Comacchio, la merceria Linea Bimbi saluta: «Grazie per questi anni assieme»
Per Lucia Mangherini inizia una nuova vita dopo 42 anni
Comacchio Dopo oltre 42 anni di attività, si sono abbassate per sempre le serrande della merceria Linea Bimbi di Lucia Mangherini. Sabato sera si è conclusa una lunga storia di lavoro, passione e rapporti umani costruiti giorno dopo giorno nel cuore di Comacchio, in via Cavour, tra ponti e canali, all’ombra della torre civica dell’orologio. Qui generazioni di clienti hanno trovato articoli di merceria, insieme a sorrisi e occasioni di convivialità.
La voce di Lucia, che ha trascorso l’intera giovinezza all’interno della sua merceria, è incrinata dalla commozione. «Mi manca già, mi dispiace molto aver chiuso – ammette la commerciante comacchiese l’indomani della chiusura definitiva, per raggiunti limiti d’età –; la mia associazione, la Confesercenti, mi aveva spiegato che avrei potuto continuare per altri 5 anni, con 40 euro in più nella pensione, ma ho tirato le somme e ho pensato che sia meglio che ora privilegi la famiglia e i miei nipotini».
Era il 1984 quando, a soli 21 anni, grazie anche al sostegno del padre Remo, Lucia Mangherini decise di realizzare il sogno di aprire una merceria tutta sua.
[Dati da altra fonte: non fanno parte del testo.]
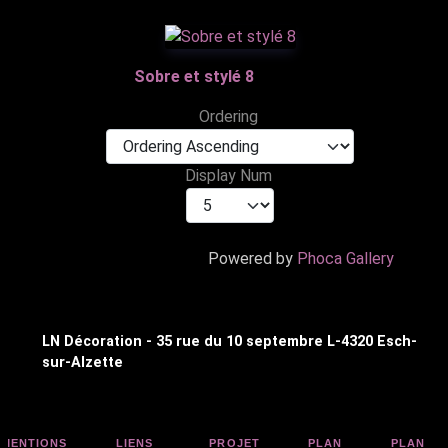
Sobre et stylé 8
Ordering
Display Num
Powered by
Phoca Gallery
LN Décoration - 35 rue du 10 septembre L-4320 Esch-
sur-Alzette
MENTIONS
LIENS
PROJET
PLAN
PLAN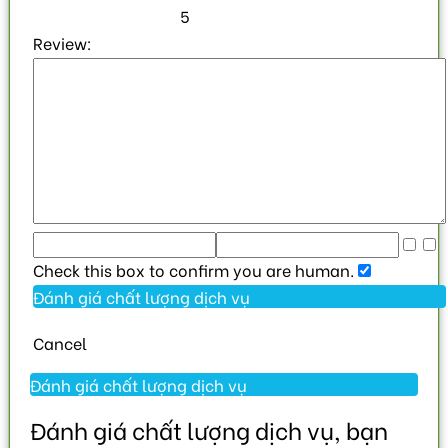
5
Review:
Check this box to confirm you are human.
Cancel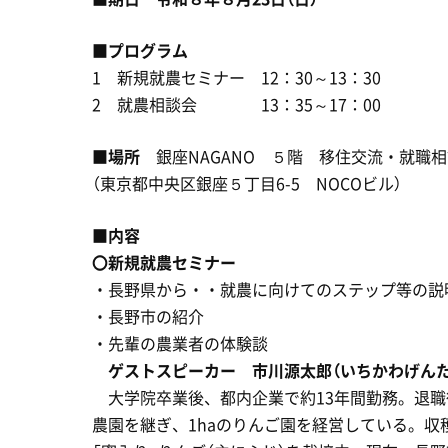
■
プログラム
1 新規就農セミナー 12：30～13：30
2 就農相談会 13：35～17：00
■
場所
銀座NAGANO ５階 移住交流・就職
（東京都中央区銀座５丁目6-5 NOCOビル）
■
内容
〇新規就農セミナー
・長野県から・・就農に向けてのステップ等の説
・長野市の紹介
・先輩の農業者の体験談
ゲストスピーカー 市川源太郎（いちかわげんた
大学院卒業後、都内企業で約13年間勤務。退職
農園を継ぎ、1haのりんご園を経営している。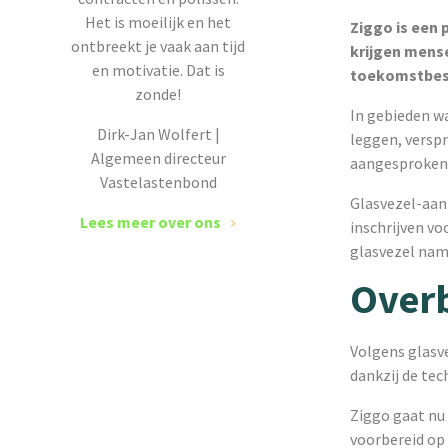
Het is moeilijk en het
Ziggo is een 
ontbreekt je vaak aan tijd
krijgen mense
en motivatie. Dat is
toekomstbest
zonde!
In gebieden wa
Dirk-Jan Wolfert |
leggen, versp
Algemeen directeur
aangesproken 
Vastelastenbond
Glasvezel-aan
Lees meer over ons
inschrijven vo
glasvezel name
Over
Volgens glasve
dankzij de tech
Ziggo gaat nu 
voorbereid op 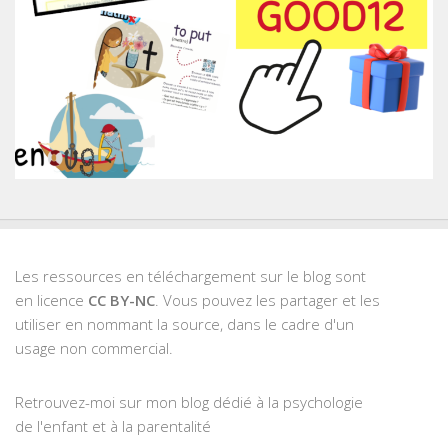
Les ressources en téléchargement sur le blog sont
en licence
CC BY-NC
. Vous pouvez les partager et les
utiliser en nommant la source, dans le cadre d'un
usage non commercial.
Retrouvez-moi sur mon blog dédié à la psychologie
de l'enfant et à la parentalité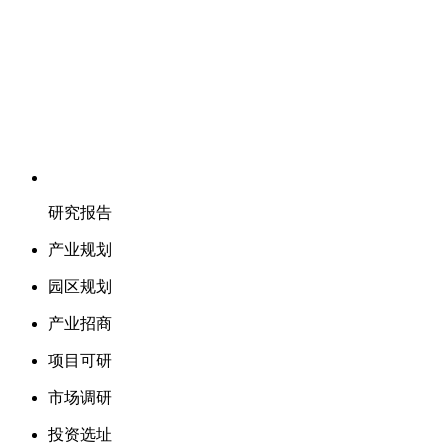
研究报告
产业规划
园区规划
产业招商
项目可研
市场调研
投资选址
Per i primi tre anni al bancone, al suo fianco, a dare man forte la cognata Cesarina. Inizia così un percorso professionale fondato sull’impegno quotidiano tra tessuti, cotone, cerniere, bottoni, elastici e tutto ciò che serve al mondo della sartoria. Un lavoro che ha comportato dedizione e pazienza, ma che per Lucia non è mai stato un peso.
Sino a qualche anno fa, l’abitazione di famiglia si trovava proprio sopra il negozio, rendendo ancora più stretto il legame tra vita privata e attività. Negli anni, Linea Bimbi si è imposta come un punto di riferimento per la clientela di Comacchio e dintorni. Oltre agli articoli di merceria, il negozio ha poi ampliato l’offerta, puntando su pigiami e intimo, fidelizzando tante famiglie che hanno continuato a scegliere Lucia per la sua disponibilità e competenza. «Mi godrò di più la famiglia – confida Mangherini –, ma mi mancherà tantissimo il contatto con la gente. I clienti arrivavano non solo per fare acquisti: c’era sempre occasione per sedersi e fare due chiacchiere».
Come previsto per legge, la commerciante ha affrontato le tredici settimane antecedenti la chiusura con la svendita per cessazione dell’attività, proponendo tutta la merce rimasta a prezzi scontati. Ma non tutto è stato venduto.
«Di cose ne sono rimaste – ammette la donna – e ho deciso di donarle in buona parte alla parrocchia. Farò anche qualche regalo alle amiche. Ho cercato di dare tutto quello che potevo in questa professione, che ha significato una fetta consistente della mia vita. Ora avrò più tempo, nei giorni feriali, per andare da mia figlia Chiara, che vive ad Este e per trascorrere più tempo anche con i nipotini».
Con la chiusura della merceria di via Cavour si spegne una delle attività storiche del centro della Piccola Venezia. Per Lucia Mangherini si apre una nuova fase della vita, da dedicare alla famiglia, senza però dimenticare le migliaia di persone incontrate dietro quel bancone. L’ultimo pensiero è proprio per loro, rivolgendo un sentito ringraziamento ai clienti che in oltre quattro decenni le hanno dimostrato affetto e fiducia, trasformando un semplice negozio in un luogo di relazioni, condivisione e socialità.